Mohammed II, though the proudest of men, could stoop from ambition to the basest arts of dissimulation and deceit. Peace was on his lips, while war was in his heart; and he incessantly sighed for the possession of Constantinople. The indiscretion of the Greeks afforded the first pretence of a fatal rupture. Instead of laboring to be forgotten, they continually annoyed him with their demands, until patience being exhausted, his vizir addressed them in the following strain: "Ye foolish and miserable Romans, we know your devices; and ye are ignorant of your own danger. The scrupulous Amurath is no more; his throne is occupied by a young conqueror, whom no laws can bind and no obstacles can resist; and, if you escape from his hands, give praise to the divine clemency which yet delays the chastisement of your sins. Why do you seek to affright us by vain and indirect menaces? Release the fugitive, Orchan; crown him sultan of Romania; call the Hungarians from beyond the Danube; arm against us the nations of the west; and be assured that you will only provoke and precipitate your ruin."

━━━

=== Requirement a ===
In the text about Mohammed II, whom does the vizir tell the Greeks to release and crown sultan of Romania?
The records have no connection to the text about Mohammed II.

━━━

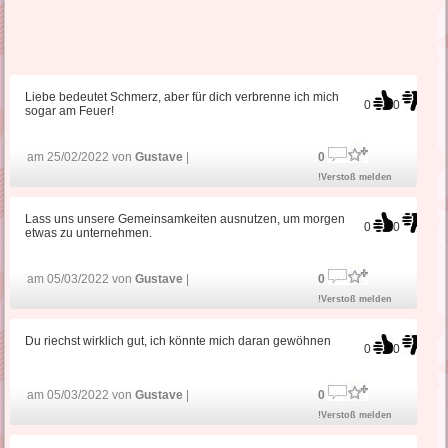
Liebe bedeutet Schmerz, aber für dich verbrenne ich mich
0
0
sogar am Feuer!
am 25/02/2022 von
Gustave
|
0
!Verstoß melden
Lass uns unsere Gemeinsamkeiten ausnutzen, um morgen
0
0
etwas zu unternehmen.
am 05/03/2022 von
Gustave
|
0
!Verstoß melden
Du riechst wirklich gut, ich könnte mich daran gewöhnen
0
0
am 05/03/2022 von
Gustave
|
0
!Verstoß melden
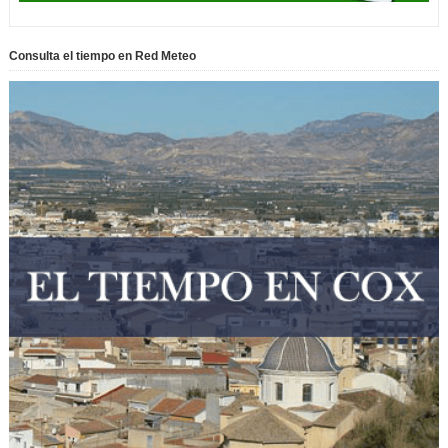
Consulta el tiempo en Red Meteo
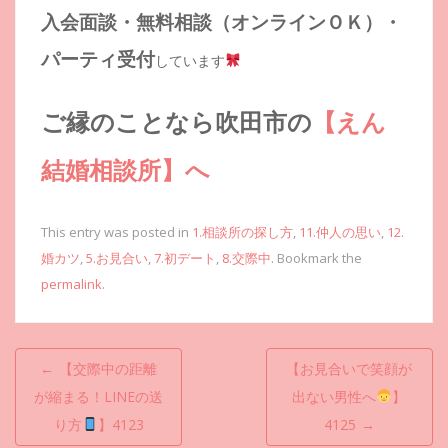
入会面談・無料相談（オンラインＯＫ）・
パーティ受付
しています
ご縁のことなら吹田市の
【えん
結婚相談所】へ
This entry was posted in
1.相談所の探し方
,
11.仲人の思い
,
12.
婚カツ
,
5.お見合い
,
7.初デート
,
8.交際中
. Bookmark the
permalink
.
投
←
【交際中の距離
【お見合いで笑顔が
稿
が縮まる！LINEの送
出ない男性へ
】
ナ
り方
】4123
4125
→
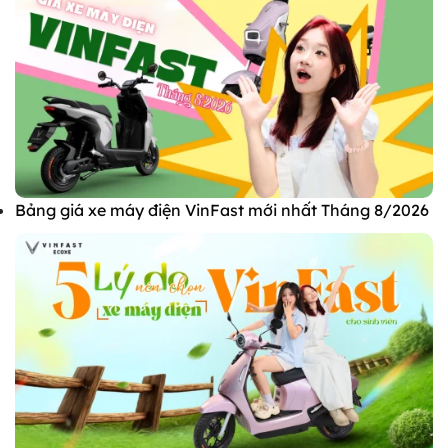
Bảng giá xe máy điện VinFast mới nhất Tháng 8/2026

━━━

=== Requirement b ===
Reproduce the records word for word, starting at the line that contains "入会面談・無料相談（オンラインＯＫ）・" and continuing through the end of the records, leaving out the pictures.

=== Task answer a ===
Orchan.

=== Task answer b ===
入会面談・無料相談（オンラインＯＫ）・
パーティ受付
しています
ご縁のことなら吹田市の
【えん
結婚相談所】へ
This entry was posted in
1.相談所の探し方
,
11.仲人の思い
,
12.
婚カツ
,
5.お見合い
,
7.初デート
,
8.交際中
. Bookmark the
permalink
.
投
←
【交際中の距離
【お見合いで笑顔が
稿
が縮まる！LINEの送
出ない男性へ
】
ナ
り方
】4123
4125
→
Bảng giá xe máy điện VinFast mới nhất Tháng 8/2026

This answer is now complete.